Back to Patient education: elbow

What is medial apophysitis?

Medial apophysitis, also known as Little League elbow, is an overuse injury to the growth plate (apophysis) on the inner side of the elbow (medial epicondyle). Growth plates are weaker areas of bone highly vulnerable to injury in developing children.

Medial apophysitis is called Little League elbow because it primarily impacts youngsters who engage in repeated throwing activities. The condition is on the rise as more and more children participate in year-round, single-sport training. Longer competitive seasons coupled with higher intensity play at younger ages lead to increased injury rates.

What causes medial apophysitis?

Little League elbow occurs when repetitive throwing creates an excessively strong pull on the tendons and ligaments in the elbow, causing them to pull away from the bone. The tearing may also pull tiny bone fragments with it, which can disrupt normal bone growth. Left untreated, this can result in deformity.

What are the symptoms?

The symptoms of Little League elbow include elbow pain and tenderness, especially on the inside of the elbow; limited range of motion; and locking of the elbow joint.

If your child experiences any of these symptoms, he or she should stop throwing, and you should consult a physician promptly.
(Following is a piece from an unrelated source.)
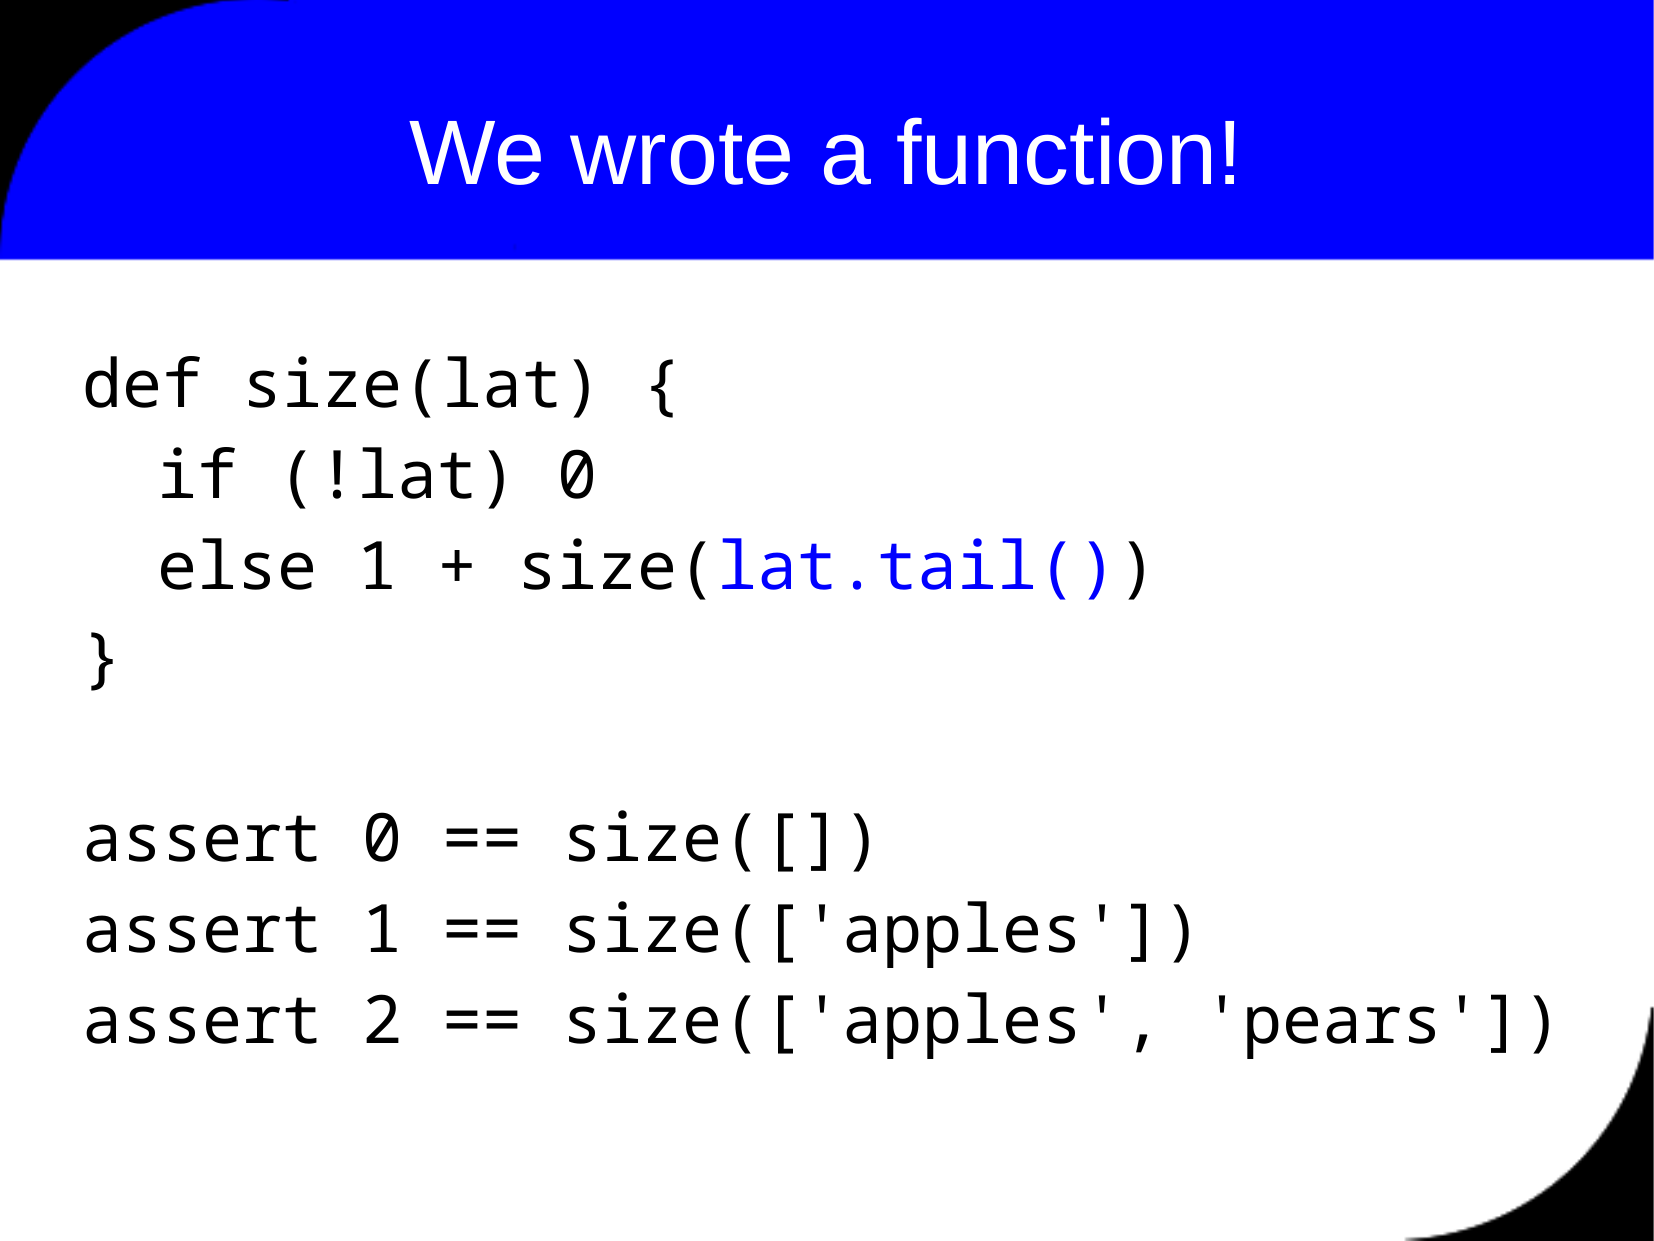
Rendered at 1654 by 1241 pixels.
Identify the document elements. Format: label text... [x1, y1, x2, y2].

picture [0, 0, 1654, 1241]
subtitle def size(lat) { if (!lat) 0 else 1 + size(lat.tail()) } assert 0 == size([]) assert 1 == size(['apples']) assert 2 == size(['apples', 'pears']) [82, 297, 1613, 1102]
title We wrote a function! [82, 49, 1571, 257]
How is medial apophysitis diagnosed?

In addition to a physical exam and patient history, your child’s doctor may order an X-ray to confirm the diagnosis and determine the extent of the injury.

What is the treatment?

The majority of cases of Little League elbow respond to non-surgical treatment. The most important first step is to make sure your child rests from throwing for several weeks. This gives the growth plate time to heal. Your physician may also recommend physical therapy to improve muscle strength and endurance and refine your child’s throwing technique, which can help prevent re-injury. Occasionally, surgery is necessary to remove loose bone fragments or reattach a ligament back to the bone.